Your answer must be an exact transcription of the data, with every picture omitted.

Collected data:
┌────────

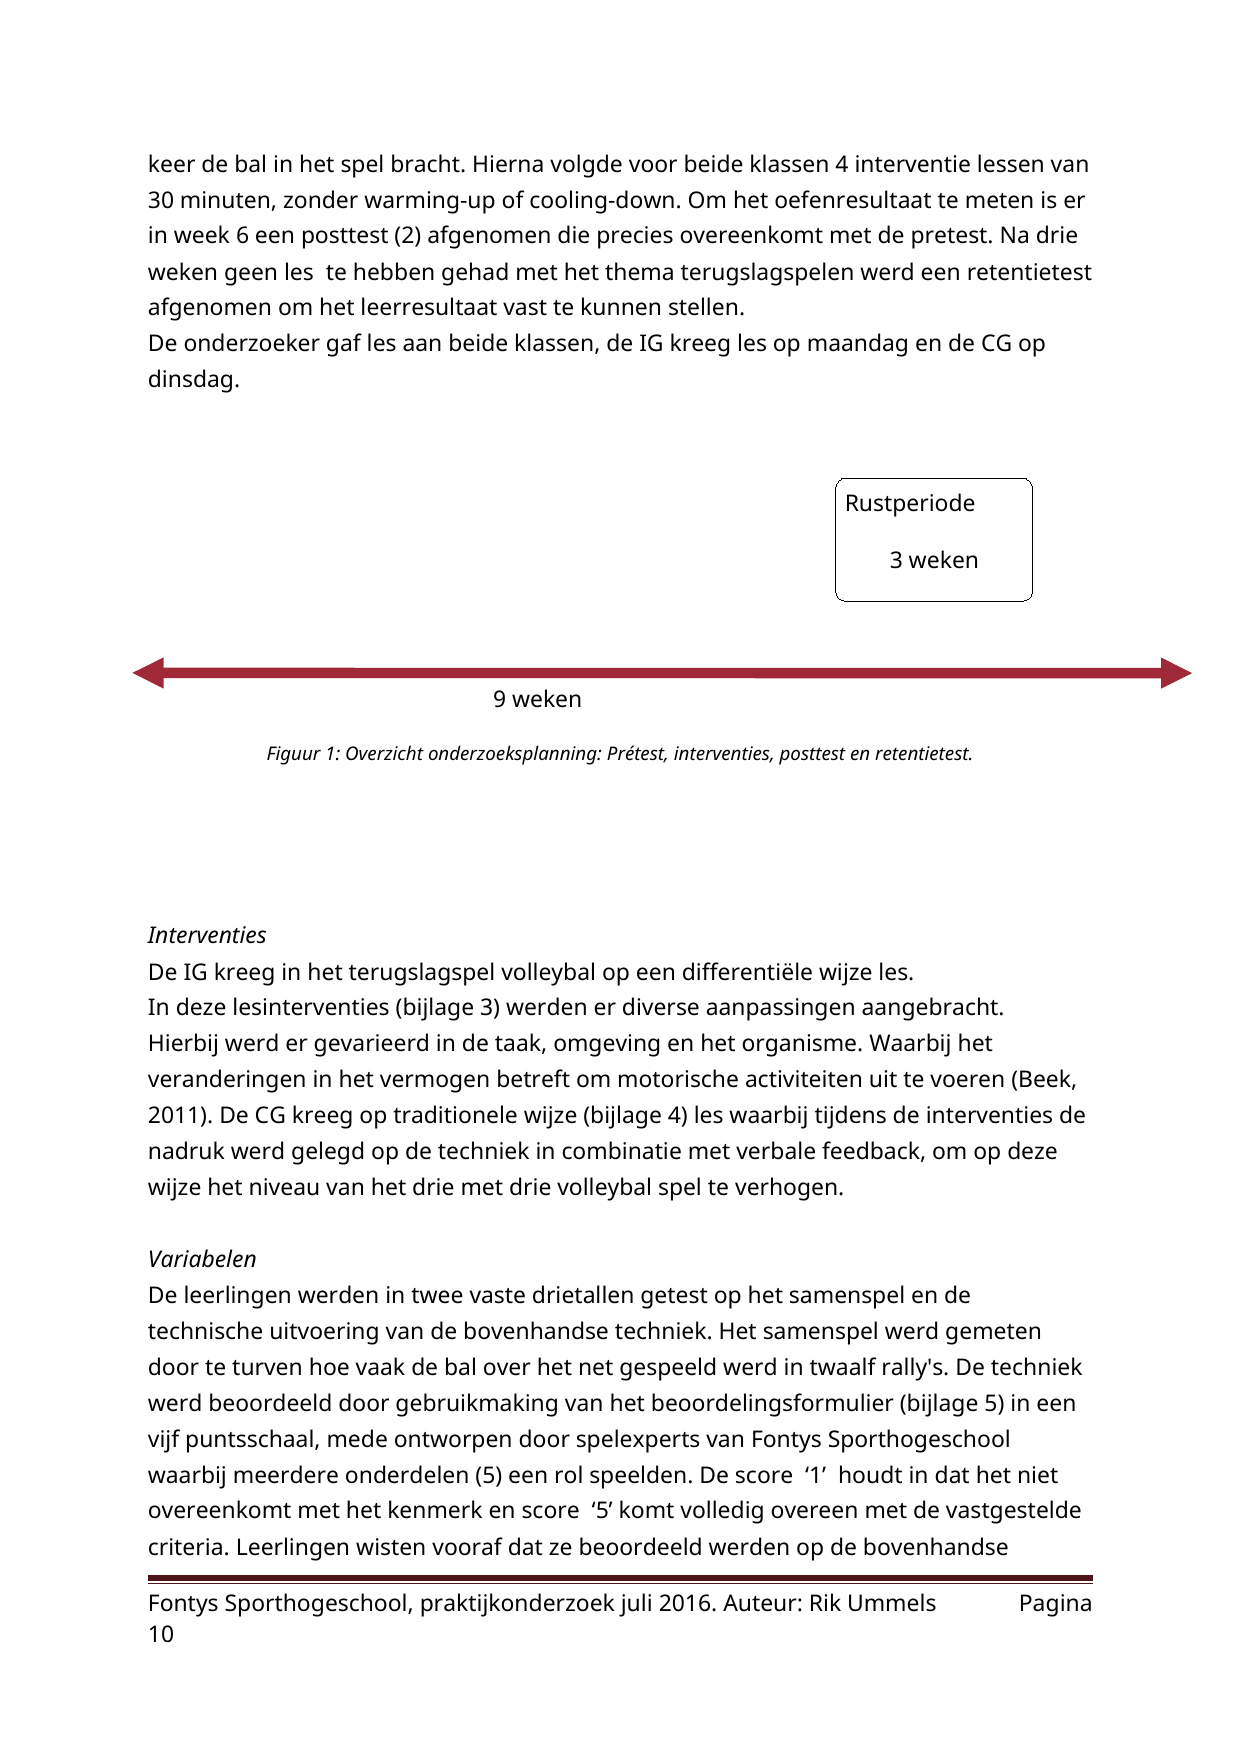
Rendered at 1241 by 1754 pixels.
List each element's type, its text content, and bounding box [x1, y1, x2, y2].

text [148, 148, 1093, 430]
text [148, 919, 1093, 1562]
text 9 weken [148, 683, 1093, 714]
text Figuur 1: Overzicht onderzoeksplanning: Prétest, interventies, posttest en retentietest. [148, 740, 1093, 837]
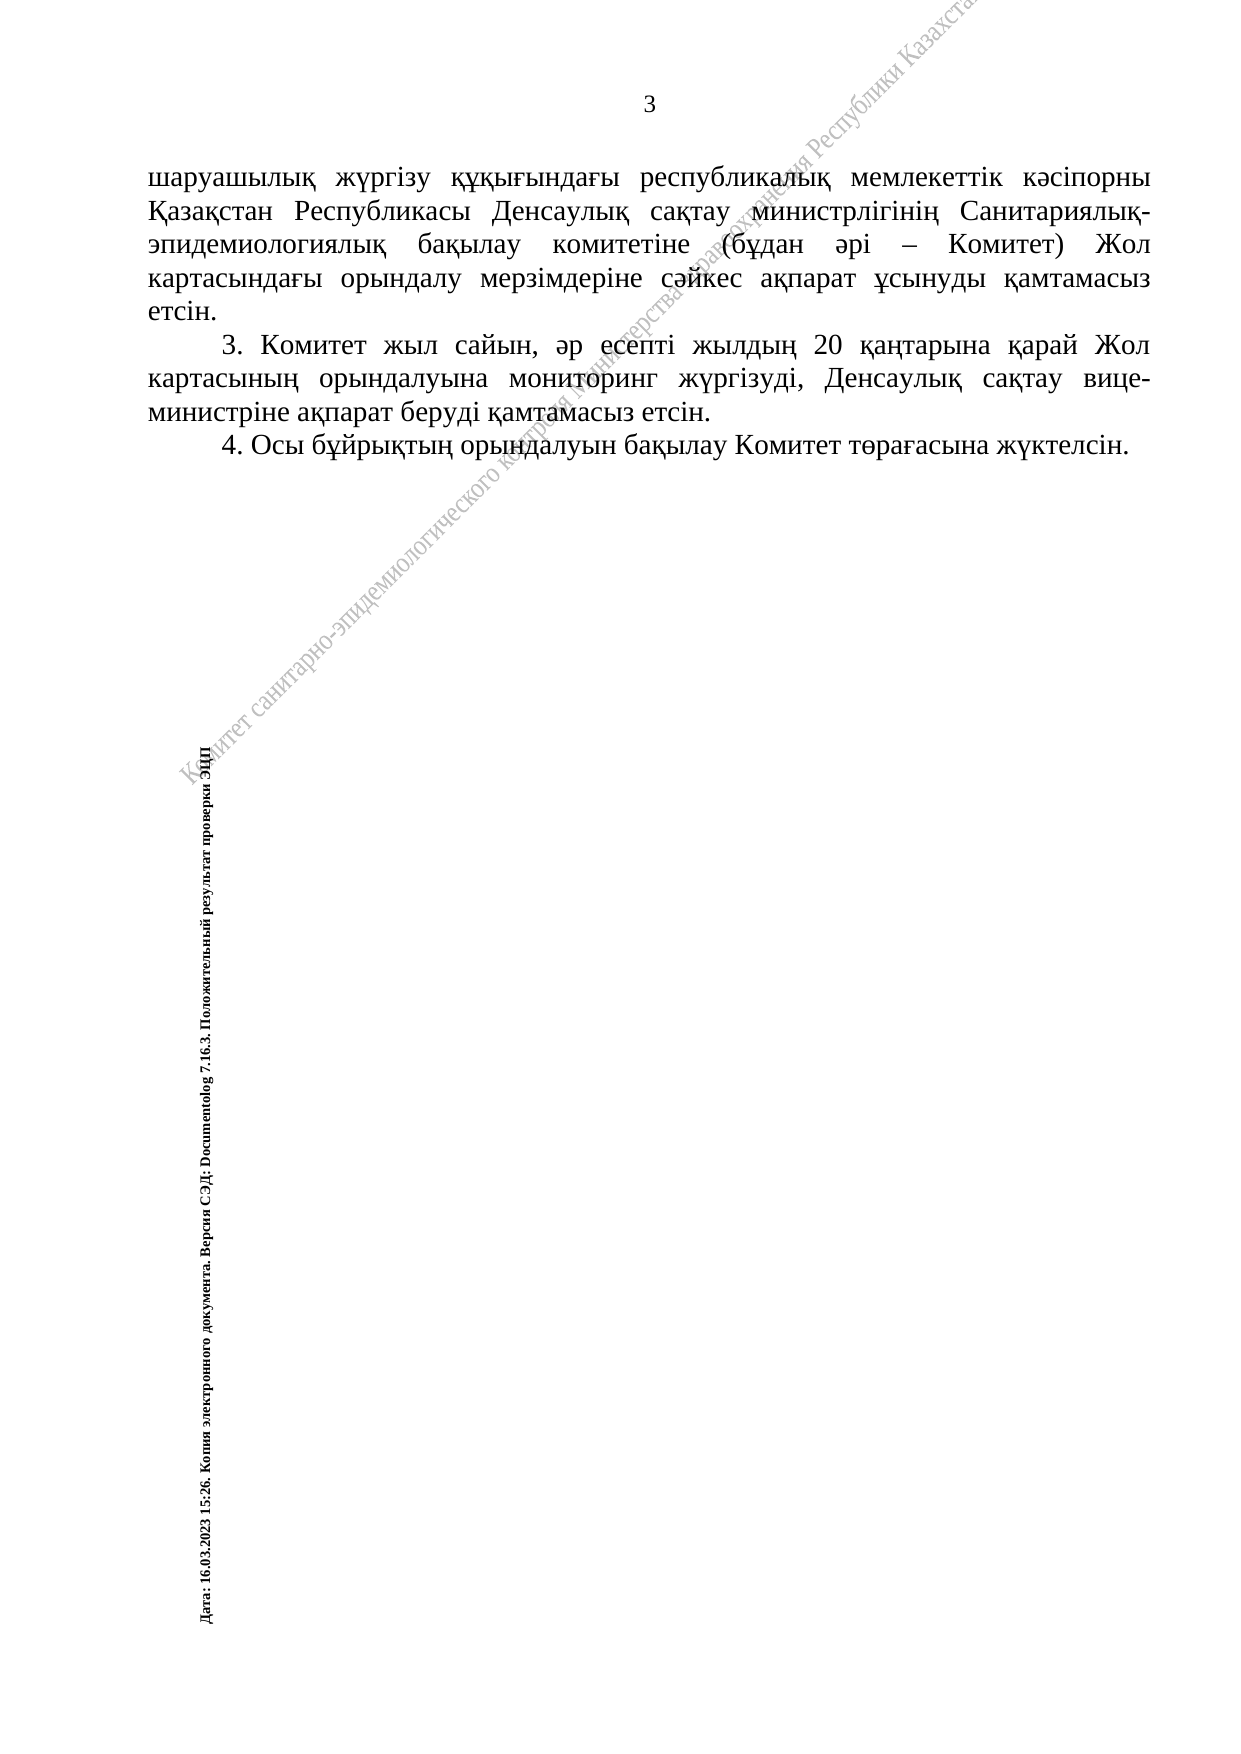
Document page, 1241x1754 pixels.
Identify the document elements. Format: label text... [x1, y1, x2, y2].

text 2. Қазақстан Республикасы Денсаулық сақтау министрлігінің Медициналық көмекті ұйымдастыру, Ғылым және адами ресурстар департаменттері, Қазақстан Республикасы Денсаулық сақтау министрлігінің «Қазақ дерматология және инфекциялық аурулар ғылыми орталығы» шаруашылық жүргізу құқығындағы республикалық мемлекеттік кәсіпорны Қазақстан Республикасы Денсаулық сақтау министрлігінің Санитариялық-эпидемиологиялық бақылау комитетіне (бұдан әрі – Комитет) Жол картасындағы орындалу мерзімдеріне сәйкес ақпарат ұсынуды қамтамасыз етсін. [148, 159, 1152, 327]
text 3. Комитет жыл сайын, әр есепті жылдың 20 қаңтарына қарай Жол картасының орындалуына мониторинг жүргізуді, Денсаулық сақтау вице-министріне ақпарат беруді қамтамасыз етсін. [148, 327, 1152, 427]
text 4. Осы бұйрықтың орындалуын бақылау Комитет төрағасына жүктелсін. [148, 427, 1152, 461]
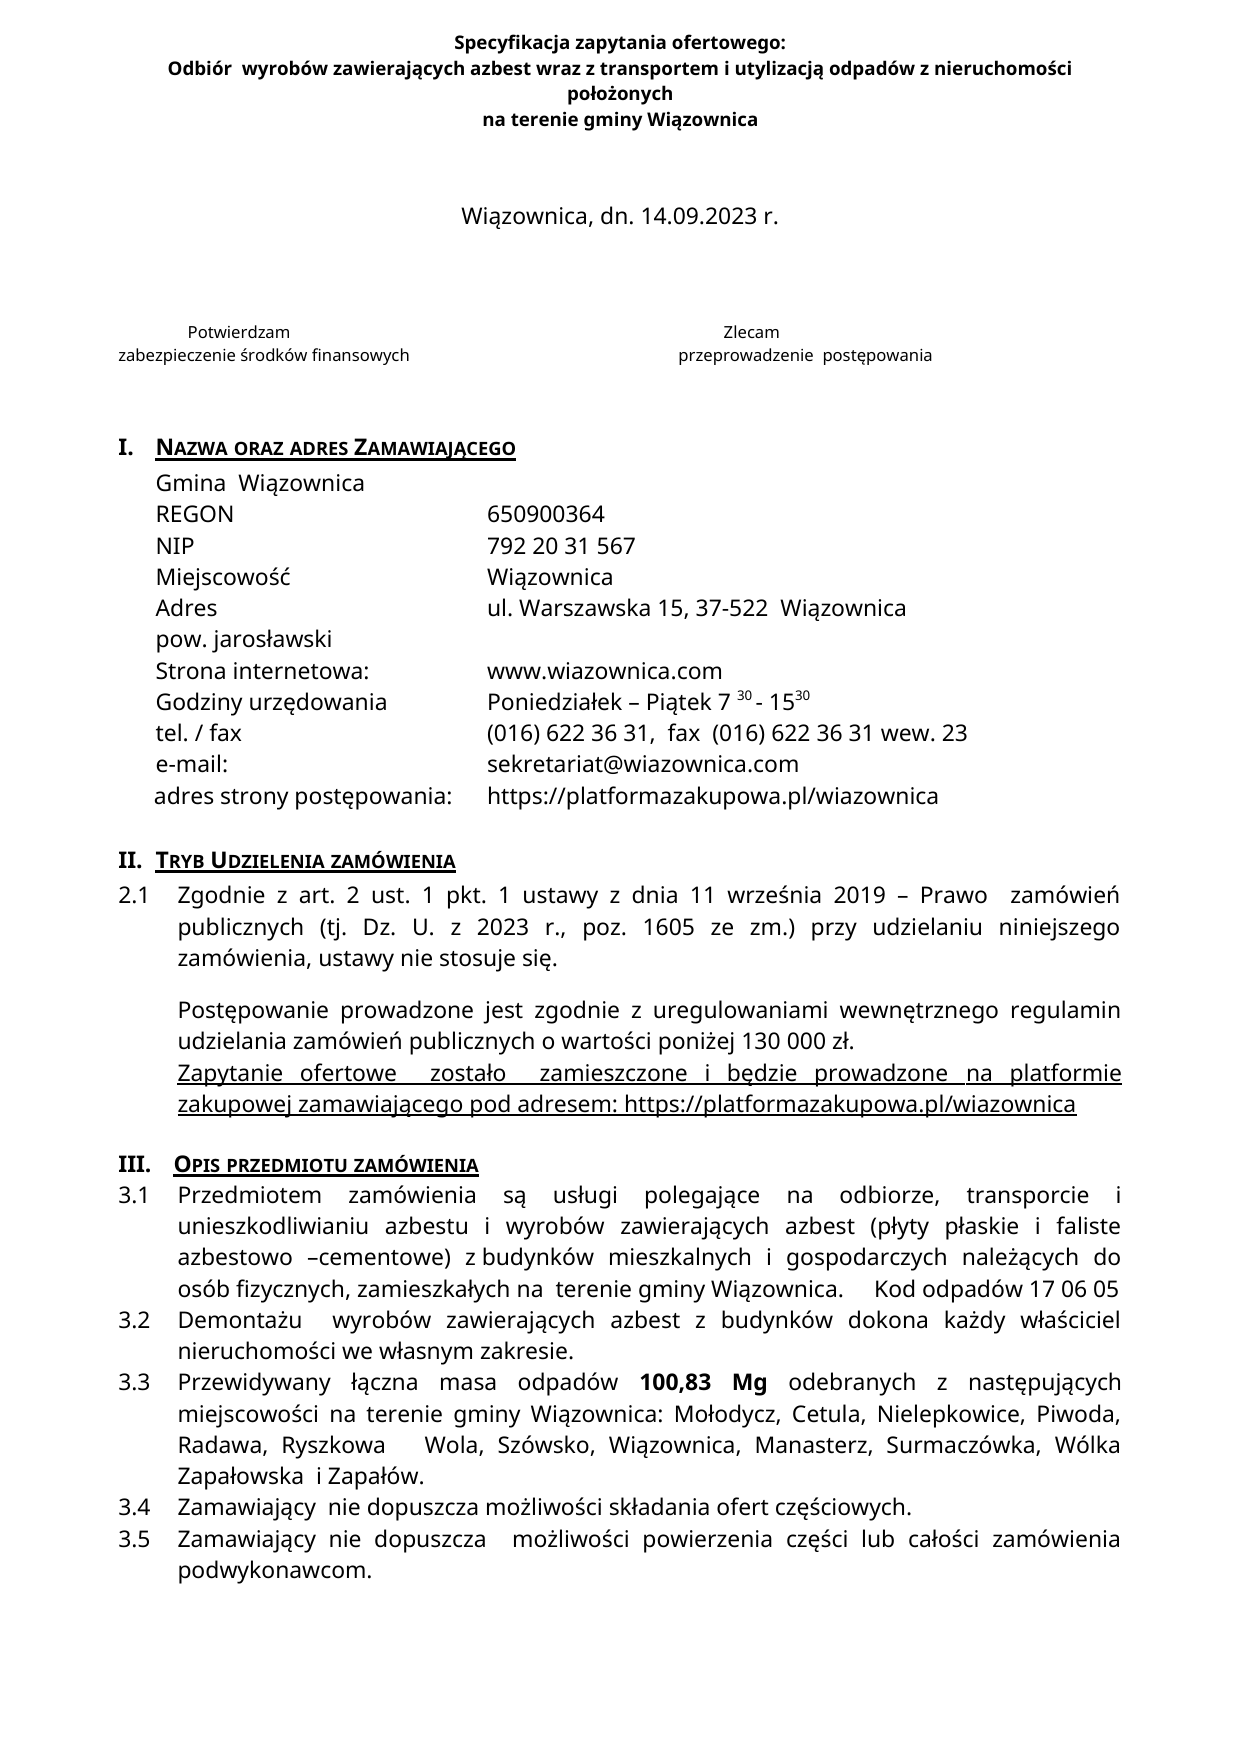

└────────

### Result below
Rendered at 1241 by 1754 pixels.
List each element's type, its text content, and bounding box [x1, y1, x2, y2].

text [148, 148, 1093, 430]
text [148, 919, 1093, 1562]
text 9 weken [148, 683, 1093, 714]
text Figuur 1: Overzicht onderzoeksplanning: Prétest, interventies, posttest en retentietest. [148, 740, 1093, 837]
Document page, 1241x1754 pixels.
Identify the document elements. Format: label text... [x1, y1, x2, y2].

text 2. Қазақстан Республикасы Денсаулық сақтау министрлігінің Медициналық көмекті ұйымдастыру, Ғылым және адами ресурстар департаменттері, Қазақстан Республикасы Денсаулық сақтау министрлігінің «Қазақ дерматология және инфекциялық аурулар ғылыми орталығы» шаруашылық жүргізу құқығындағы республикалық мемлекеттік кәсіпорны Қазақстан Республикасы Денсаулық сақтау министрлігінің Санитариялық-эпидемиологиялық бақылау комитетіне (бұдан әрі – Комитет) Жол картасындағы орындалу мерзімдеріне сәйкес ақпарат ұсынуды қамтамасыз етсін. [148, 159, 1152, 327]
text 3. Комитет жыл сайын, әр есепті жылдың 20 қаңтарына қарай Жол картасының орындалуына мониторинг жүргізуді, Денсаулық сақтау вице-министріне ақпарат беруді қамтамасыз етсін. [148, 327, 1152, 427]
text 4. Осы бұйрықтың орындалуын бақылау Комитет төрағасына жүктелсін. [148, 427, 1152, 461]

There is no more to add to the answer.